Esther Kang is an international studies and history major from Dallas, TX. During the 2014-2015 academic year as a Buckman Fellow studying at Yonsei University in South Korea, Kang served as a research assistant for the Korea Institute of Public Administration, participating in projects in international development and performance evaluation. While abroad, she has also worked as an English tutor and participated in programs to improve education systems in Indonesia and Cambodia, which inspired her to apply for the Fulbright. On campus, Kang is a senior fellow in the Admission Office, working in a professional capacity to guide prospective students and families during their college search. Kang is a graduate of Rabun Gap-Nacoochee School in Rabun Gap, GA.
Elizabeth Poston, who is from Franklin, TN, is pursuing a double degree in Spanish and mathematics and a minor in Latin American studies.

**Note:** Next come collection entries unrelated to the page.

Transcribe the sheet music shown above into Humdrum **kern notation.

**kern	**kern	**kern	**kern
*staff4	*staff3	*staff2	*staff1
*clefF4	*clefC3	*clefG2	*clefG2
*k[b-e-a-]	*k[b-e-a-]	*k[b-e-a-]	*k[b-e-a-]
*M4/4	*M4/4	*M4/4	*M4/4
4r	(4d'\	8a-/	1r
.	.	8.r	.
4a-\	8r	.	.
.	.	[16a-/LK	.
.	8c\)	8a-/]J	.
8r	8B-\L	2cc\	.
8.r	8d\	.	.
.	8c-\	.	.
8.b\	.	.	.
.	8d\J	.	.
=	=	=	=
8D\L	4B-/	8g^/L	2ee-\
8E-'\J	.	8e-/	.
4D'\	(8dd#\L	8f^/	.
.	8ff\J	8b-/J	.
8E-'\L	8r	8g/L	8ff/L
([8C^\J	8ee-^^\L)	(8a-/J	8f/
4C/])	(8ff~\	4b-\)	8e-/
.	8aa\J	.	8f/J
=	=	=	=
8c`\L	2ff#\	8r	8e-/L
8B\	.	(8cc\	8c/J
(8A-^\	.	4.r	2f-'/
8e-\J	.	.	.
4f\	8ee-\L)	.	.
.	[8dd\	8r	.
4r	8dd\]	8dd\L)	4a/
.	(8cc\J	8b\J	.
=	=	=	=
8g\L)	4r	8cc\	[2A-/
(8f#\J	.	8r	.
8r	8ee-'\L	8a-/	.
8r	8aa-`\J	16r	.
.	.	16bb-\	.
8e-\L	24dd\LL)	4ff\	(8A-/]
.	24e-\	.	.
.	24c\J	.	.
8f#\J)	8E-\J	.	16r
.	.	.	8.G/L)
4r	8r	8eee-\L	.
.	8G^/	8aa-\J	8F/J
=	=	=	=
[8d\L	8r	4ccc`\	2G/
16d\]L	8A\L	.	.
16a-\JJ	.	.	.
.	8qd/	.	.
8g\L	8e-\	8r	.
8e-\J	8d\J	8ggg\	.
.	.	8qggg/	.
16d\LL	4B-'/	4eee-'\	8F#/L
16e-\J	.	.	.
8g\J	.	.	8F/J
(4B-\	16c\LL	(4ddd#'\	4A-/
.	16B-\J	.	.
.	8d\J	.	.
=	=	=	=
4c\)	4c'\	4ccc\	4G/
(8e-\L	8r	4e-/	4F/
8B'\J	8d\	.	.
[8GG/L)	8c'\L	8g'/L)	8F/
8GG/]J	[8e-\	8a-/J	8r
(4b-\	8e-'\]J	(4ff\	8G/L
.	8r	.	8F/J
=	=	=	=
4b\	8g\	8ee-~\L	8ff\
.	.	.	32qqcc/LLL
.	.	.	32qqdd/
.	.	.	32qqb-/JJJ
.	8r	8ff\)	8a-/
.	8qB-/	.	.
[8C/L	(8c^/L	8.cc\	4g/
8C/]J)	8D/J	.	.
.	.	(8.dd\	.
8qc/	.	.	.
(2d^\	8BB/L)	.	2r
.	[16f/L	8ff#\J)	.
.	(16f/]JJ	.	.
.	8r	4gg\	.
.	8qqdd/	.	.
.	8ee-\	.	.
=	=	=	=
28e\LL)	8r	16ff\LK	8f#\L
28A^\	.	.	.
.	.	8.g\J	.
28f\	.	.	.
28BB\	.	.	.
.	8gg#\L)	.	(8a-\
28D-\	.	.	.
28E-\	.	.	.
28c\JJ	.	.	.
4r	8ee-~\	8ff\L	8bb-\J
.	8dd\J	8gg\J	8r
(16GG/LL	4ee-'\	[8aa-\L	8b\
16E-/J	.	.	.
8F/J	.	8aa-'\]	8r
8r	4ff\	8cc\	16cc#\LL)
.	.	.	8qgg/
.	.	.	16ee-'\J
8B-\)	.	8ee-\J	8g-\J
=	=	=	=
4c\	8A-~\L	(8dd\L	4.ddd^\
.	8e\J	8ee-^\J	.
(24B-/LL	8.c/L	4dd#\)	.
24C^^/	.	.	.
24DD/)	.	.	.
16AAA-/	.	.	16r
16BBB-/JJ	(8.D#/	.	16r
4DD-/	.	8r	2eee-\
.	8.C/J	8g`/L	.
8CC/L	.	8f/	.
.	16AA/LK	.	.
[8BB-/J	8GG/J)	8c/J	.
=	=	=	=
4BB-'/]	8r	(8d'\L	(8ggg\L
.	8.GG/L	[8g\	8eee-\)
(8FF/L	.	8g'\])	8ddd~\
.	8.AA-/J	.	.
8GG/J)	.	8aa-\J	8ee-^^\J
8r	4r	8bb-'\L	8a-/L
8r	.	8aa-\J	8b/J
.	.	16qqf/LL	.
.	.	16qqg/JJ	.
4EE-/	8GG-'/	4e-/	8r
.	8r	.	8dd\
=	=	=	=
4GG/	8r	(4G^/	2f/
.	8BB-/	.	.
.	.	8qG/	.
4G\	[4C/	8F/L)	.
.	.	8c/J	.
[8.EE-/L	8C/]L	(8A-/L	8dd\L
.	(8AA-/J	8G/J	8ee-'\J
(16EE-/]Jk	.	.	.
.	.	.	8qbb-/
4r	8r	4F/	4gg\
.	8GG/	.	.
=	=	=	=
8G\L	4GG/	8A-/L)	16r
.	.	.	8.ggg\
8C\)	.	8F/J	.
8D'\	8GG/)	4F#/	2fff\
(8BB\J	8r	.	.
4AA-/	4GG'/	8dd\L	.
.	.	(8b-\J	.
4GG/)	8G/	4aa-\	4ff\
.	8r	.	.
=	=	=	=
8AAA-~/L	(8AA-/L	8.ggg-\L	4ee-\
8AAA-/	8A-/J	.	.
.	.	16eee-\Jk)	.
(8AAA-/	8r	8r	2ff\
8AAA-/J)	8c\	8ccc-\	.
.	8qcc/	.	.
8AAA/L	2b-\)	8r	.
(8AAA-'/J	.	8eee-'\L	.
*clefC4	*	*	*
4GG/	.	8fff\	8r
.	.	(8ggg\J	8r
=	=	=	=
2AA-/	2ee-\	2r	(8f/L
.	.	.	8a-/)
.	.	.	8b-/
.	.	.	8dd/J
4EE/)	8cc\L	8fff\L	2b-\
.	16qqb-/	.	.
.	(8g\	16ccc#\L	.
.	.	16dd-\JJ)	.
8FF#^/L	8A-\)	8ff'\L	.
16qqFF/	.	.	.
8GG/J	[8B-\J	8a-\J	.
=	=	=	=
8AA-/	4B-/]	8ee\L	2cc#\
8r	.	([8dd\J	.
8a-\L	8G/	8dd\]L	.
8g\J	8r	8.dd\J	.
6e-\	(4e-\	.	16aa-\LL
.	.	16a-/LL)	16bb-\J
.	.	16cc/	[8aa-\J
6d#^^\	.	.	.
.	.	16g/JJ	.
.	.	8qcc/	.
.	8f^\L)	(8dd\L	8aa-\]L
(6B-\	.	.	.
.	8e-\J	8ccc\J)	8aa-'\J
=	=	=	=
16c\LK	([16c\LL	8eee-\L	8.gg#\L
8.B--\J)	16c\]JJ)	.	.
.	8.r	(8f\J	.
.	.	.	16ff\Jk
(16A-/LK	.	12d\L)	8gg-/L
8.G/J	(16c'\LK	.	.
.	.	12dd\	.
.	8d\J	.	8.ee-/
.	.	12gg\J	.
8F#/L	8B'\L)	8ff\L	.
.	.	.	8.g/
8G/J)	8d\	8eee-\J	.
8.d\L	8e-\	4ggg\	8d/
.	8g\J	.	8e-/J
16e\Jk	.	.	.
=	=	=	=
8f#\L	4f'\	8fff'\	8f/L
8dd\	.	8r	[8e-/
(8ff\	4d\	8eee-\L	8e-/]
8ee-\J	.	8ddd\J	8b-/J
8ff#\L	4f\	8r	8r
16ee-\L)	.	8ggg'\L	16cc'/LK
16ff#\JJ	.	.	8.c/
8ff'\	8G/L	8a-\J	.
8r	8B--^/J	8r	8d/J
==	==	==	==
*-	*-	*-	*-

In 2014, she served as a missions intern with Inca Link International, which has service sites in Ecuador that includes orphanages, a home for pregnant teens, and a center for survivors of trafficking. She took part in a Rhodes Maymester in Cuenca, Ecuador, in 2013 and was a Buckman Fellow in Valencia, Spain, the spring of 2015. Locally, Poston started working at Su Casa Family Ministries last summer as a Rhodes Summer Service Fellow, and she continues to be an intern there, teaching English as a Second Language to Hispanic adults.
Jacob Turner, an international studies major from Atlanta, GA, spent the summer of 2015 as a study abroad intern in Argentina conducting independent research on human trafficking legislation and preventative measures. He also attended and participated in conferences and meetings in the Argentine Senate with top legal professionals in the field. The prior summer at Duke University, he assisted in instructing college-level political science and history courses for gifted high-school-aged youth. In addition, he has published an article in Agora: Journal for Undergraduate Scholarly Papers in which two historical characters explore the meaning of virtue and nobility. Turner is a graduate of Riverwood International Charter School.